The project established the trajectories of ENMs used in semiconductor fabrication and identified the operations of potential concern by a survey among the industrial safety professionals. The majority of the identified scenarios were related to chemical mechanical planarization and maintenance of deposition tools, which are processes particular to the semiconductor industry. However, no free ENM are present in the finished products. The potentials of exposure of personnel and release in the environment have been assessed for all trajectories. Encountered data gaps include (i) standard safety data sheets for chemical products do not contain information about the eventual presence of nanoforms and their characteristics and (ii) many generic nanotoxicity databases developed to date are not available for public use or the available data cover only a few materials, which are not used in the semiconductor device manufacturing. These gaps constitute a substantial impediment for assessing risks.

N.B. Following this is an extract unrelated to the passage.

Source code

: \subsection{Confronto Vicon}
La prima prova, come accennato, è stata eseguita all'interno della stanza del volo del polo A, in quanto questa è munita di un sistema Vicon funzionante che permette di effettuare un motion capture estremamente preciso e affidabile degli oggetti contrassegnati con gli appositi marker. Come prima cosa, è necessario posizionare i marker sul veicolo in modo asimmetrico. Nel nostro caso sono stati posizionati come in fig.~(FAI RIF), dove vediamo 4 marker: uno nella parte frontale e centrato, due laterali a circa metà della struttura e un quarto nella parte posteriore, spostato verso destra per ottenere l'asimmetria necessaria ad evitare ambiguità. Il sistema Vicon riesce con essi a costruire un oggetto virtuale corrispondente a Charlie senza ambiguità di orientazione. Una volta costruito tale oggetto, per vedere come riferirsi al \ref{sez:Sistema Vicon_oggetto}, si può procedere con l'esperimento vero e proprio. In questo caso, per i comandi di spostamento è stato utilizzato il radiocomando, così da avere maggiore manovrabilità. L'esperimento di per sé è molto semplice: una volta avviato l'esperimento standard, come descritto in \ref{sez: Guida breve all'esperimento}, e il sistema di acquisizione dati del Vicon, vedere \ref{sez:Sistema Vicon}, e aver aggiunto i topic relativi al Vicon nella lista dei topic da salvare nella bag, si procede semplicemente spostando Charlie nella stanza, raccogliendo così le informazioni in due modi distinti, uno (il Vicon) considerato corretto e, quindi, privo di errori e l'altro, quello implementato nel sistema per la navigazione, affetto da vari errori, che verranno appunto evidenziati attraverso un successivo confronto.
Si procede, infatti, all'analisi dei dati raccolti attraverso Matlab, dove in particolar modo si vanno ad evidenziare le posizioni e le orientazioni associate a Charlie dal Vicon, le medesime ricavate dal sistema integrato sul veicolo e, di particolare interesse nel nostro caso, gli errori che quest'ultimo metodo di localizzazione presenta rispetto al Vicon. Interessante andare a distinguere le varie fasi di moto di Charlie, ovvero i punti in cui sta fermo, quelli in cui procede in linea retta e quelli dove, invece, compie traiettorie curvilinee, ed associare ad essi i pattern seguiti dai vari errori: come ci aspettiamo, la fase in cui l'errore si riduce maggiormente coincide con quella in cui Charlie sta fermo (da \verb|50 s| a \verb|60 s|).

A large list of materials explored in semiconductor R&D pipeline has been also identified. By performing a thorough literature review, the consortium has identified some guiding principles in technological development for future technology nodes. ENMs are directly handled during the phase of lab-scale research where structures are produced in a bottom-up manner. This can pose occupational but not consumer or environmental risks. As the technology matures, the yield requirements lead to automation of wafer placement and thus direct handling of ENM is avoided. At this stage, free ENM may be present during some processing stages, but the consumer is not exposed during the intended use of the finished product. Finally, mature technologies for ultra-large-scale integration because of performance and yield requirements, lead to the deployment of nanopatterning approaches, compatible with the present planar technologies. That is, nanostructures are patterned in a top-down manner, which avoids direct exposure to the ENM and thus minimizes both occupational and consumer exposure. Therefore, top-down fabrication of nano-functionalized materials and devices is unlikely to add unanticipated hazards only because of the use of nanomaterials.
In a different task, tools for monitoring of occupational exposure, which are compatible with semiconductor clean rooms have been identified. Available guidelines and standards for exposure measurement have been compared and gaps in knowledge identified. It was established that monitoring of airborne nanoparticles is facilitated by the low emission backgrounds in the clean rooms and is attainable by some of the available instruments. On the other hand, measurements in clean rooms difficult to compare across sites. Therefore, the adoption of a harmonized measurement protocol is recommended in order to enable future standardization efforts. The consortium also recommends a detailed investigation of the composition of ENMs released in wastewater flows.